Top of RECORD SET

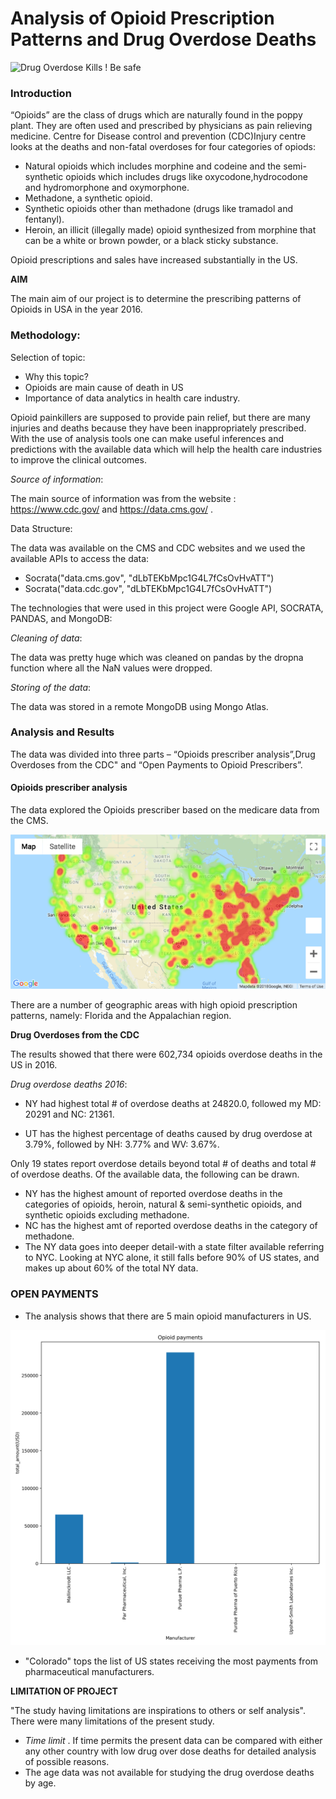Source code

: # Analysis of Opioid Prescription Patterns and Drug Overdose Deaths

![Drug Overdose Kills ! Be safe ](https://i1.wp.com/thenypost.files.wordpress.com/2017/05/170522-drug-overdoses-feature.jpg?quality=90&strip=all&ssl=1)

### Introduction

“Opioids” are the class of drugs which are naturally found in the poppy plant. They are often used and prescribed by physicians as pain relieving medicine. Centre for Disease control and prevention (CDC)Injury centre looks at the deaths and non-fatal overdoses for four categories of opiods:

* Natural opioids which includes morphine and codeine and the semi-synthetic opioids which includes drugs like oxycodone,hydrocodone and hydromorphone and oxymorphone.
* Methadone, a synthetic opioid.
* Synthetic opioids other than methadone (drugs like tramadol and fentanyl).
* Heroin, an illicit (illegally made) opioid synthesized from morphine that can be a white or brown powder, or a black sticky substance.

Opioid prescriptions and sales have increased substantially in the US.

**AIM**

The main aim of our project is to determine the prescribing patterns of Opioids in USA in the year 2016.

### Methodology:

Selection of topic:

* Why this topic?
* Opioids are main cause of death in US
* Importance of data analytics in health care industry.

Opioid painkillers are supposed to provide pain relief, but there are many injuries and deaths because they have been inappropriately prescribed. With the use of analysis tools one can make useful inferences and predictions with the available data which will help the health care industries to improve the clinical outcomes.

*Source of information*:

The main source of information was from the website : https://www.cdc.gov/ and 
https://data.cms.gov/ .

Data Structure:

The data was available on the CMS and CDC websites and we used the available APIs to access the data:

* Socrata("data.cms.gov", "dLbTEKbMpc1G4L7fCsOvHvATT")
* Socrata("data.cdc.gov", "dLbTEKbMpc1G4L7fCsOvHvATT")

The technologies that were used in this project were Google API, SOCRATA, PANDAS, and MongoDB:

*Cleaning of data*:

The data was pretty huge which was cleaned on pandas by the dropna function where all the NaN values were dropped.

*Storing of the data*:

The data was stored in a remote MongoDB using Mongo Atlas.


### Analysis and Results

The data was divided into three parts – 
“Opioids prescriber analysis”,Drug Overdoses from the CDC" and “Open Payments to Opioid Prescribers”.

#### Opioids prescriber analysis 

The data explored the Opioids prescriber based on the medicare data from the CMS. 

![Heat Map of Opioid Prescriptions](finian/Images/opioid_prescription_heat_map.png)

There are a number of geographic areas with high opioid prescription patterns, namely: Florida and the Appalachian region.

**Drug Overdoses from the CDC**

The results showed that there were 602,734 opioids overdose deaths in the US in 2016.

*Drug overdose deaths 2016*:

* NY had highest total # of overdose deaths at
24820.0, followed my MD: 20291 and NC: 21361.

* UT has the highest percentage of deaths caused by drug overdose at 3.79%, followed by NH: 3.77% and WV: 3.67%.

Only 19 states report overdose details beyond total # of deaths and total # of overdose deaths. Of the available data, the following can be drawn.
* NY has the highest amount of reported overdose deaths in the categories of opioids, heroin, natural & semi-synthetic opioids, and synthetic opioids excluding methadone.
* NC has the highest amt of reported overdose deaths in the category of methadone.
* The NY data goes into deeper detail-with a state filter available referring to NYC. Looking at NYC alone, it still falls before 90% of US states, and makes up  about 60% of the total NY data.

### OPEN PAYMENTS

* The analysis shows that there are 5 main opioid manufacturers in US.

 ![Opioid Manufacturer](Preeti/opioid_payments_by_manufacturer.png)


* "Colorado" tops the list of US states receiving the most payments from pharmaceutical manufacturers.

**LIMITATION OF PROJECT**

"The study having limitations are inspirations to others or self analysis".
There were many limitations of the present study.

* *Time limit* . If time permits the present data can be compared with either any other country with low drug over dose deaths for detailed analysis of possible reasons.
* The age data was not available for studying the drug overdose deaths by age.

Bottom of RECORD SET

■ WORK INSTRUCTION ■
For the records above, tally the lines in which "https" appears, and give the number by itself.

■ OUTPUT FOR THIS EXERCISE ■
3